The hummingbirds appear to be right on time, with a few early arrivals.
NatureWatch readers have reported sightings in these towns, on the following dates:
April 22 (Earliest thus far) — Williamstown, Michael W.
April 27 — Dalton, Libby W.
April 28 — Windsor, Holly
April 29 — Hancock, Eileen G.; Housatonic, Chuck L.; Tyringham, no name
April 30 — Alford, Tim and Jean R.
May 1 — Dalton, Christine C.; Hancock, Vikki F.; Lanesborough, Hank G.; Pittsfield, Patricia W.; Williamstown, Kathleen M.; (no town), Nancy M.
May 2 — Adams, Paul S.; Dalton, Linda W.; Glendale, Paul C.; Lanesborough, Liz S.; Peru, Debbie E. and Kathi C.; West Stockbridge, Jeff S.
May 3 — Dalton, Henry R.; Pittsfield, Brenda L. and Paula S.; Richmond — Kim M.; Stockbridge, Nancy G.
QUESTIONS FROM READERS
Q: We have a problem very early in the morning — what I assume is a bird pecking at our gutter over our bedroom. I get my broom and tap it out my bathroom window as we live in a ranch home. Do you think there is a nest up there?
— Paula R.
A: I suspect that it is a woodpecker using your rain gutter(s) as a sounding board to amplify its attempt to attract a mate or to announce its territory. In much earlier times, woodpeckers often searched out hollow trees that would better intensify their “drumming” to advertise their territory or at this season to attract a mate. Usually, the males initiate the drumming, but females are known to answer back also by drumming.
Drumming is the woodpecker’s song. And to this end, they will drum on stop signs, metal posts, flag poles and, now, even TV satellite dishes. In the early days of television, they would drum on rooftop antennas. And pity the homeowner with a metal roof that the amorous male woodpecker has discovered.
When we lived next to Dalton’s Main Street Cemetery, we had to put up with a woodpecker drumming on the No Dogs Allowed sign inside the Willis Street entrance.
Q: We have a robin that keeps repeatedly crashing into our window, literally dozens of times per day. Any suggestions on how to stop it?
— Michael F.
Q: Why do small sparrows keep attacking our side-view mirror on the driver’s side? It is only when the car is in the driveway.
— Peter, North Adams
A: About the same time as hummingbird arrivals, I get questions about birds repeatedly smashing into windows. And it seems that most often, it is an American robin or the northern cardinal, although, sometimes it is a song sparrow. Just be happy it is not a wild turkey!

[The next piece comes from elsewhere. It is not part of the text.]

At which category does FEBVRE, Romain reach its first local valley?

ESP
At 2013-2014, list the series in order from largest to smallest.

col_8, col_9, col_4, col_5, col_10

First, do not bother purchasing plastic owls or snakes. They will not help one bit. And don’t confuse these ideas for preventing birds from one-time collisions. The idea is to stop the reflection for birds nesting nearby.
I suggest Glass Wax applied and left on all windows that bother the species during the nesting season. Other suggestions are to hang cloth screening over the window, or if you have outside blinds, close them. Temporarily suspend painter’s lightweight plastic drop cloth over the windows. Or be inventive and come up with your ideas for covering up a window temporarily.
Not only do windows reflect and cause bird attacks, but automobile hubcaps, bumpers and side-view mirrors. As for the mirrors, a bag over the protrusion will stop that and a quick coating of car wax will protect the shiny wheel adornments. The song sparrow is often noted for this and probably is nesting in a nearby shrub along the driveway. The bird, and most often the male, sees its reflection and tries its best to chase itself away, thinking it is an intruder. Another idea is if you only have a mirror on the driver’s side, rather than pull in, back in.
Q: What would have filled a new birdhouse to the top with branches so nothing can get in or out? I was hoping to have bluebirds. Nothing can even get in now.
— Marie, Stockbridge
A: There is only one bird that I know of, and that is the tiny house wren. The species will cut down on competition by doing its best to destroy other bird’s nests, even if it means filling a nest box with twigs.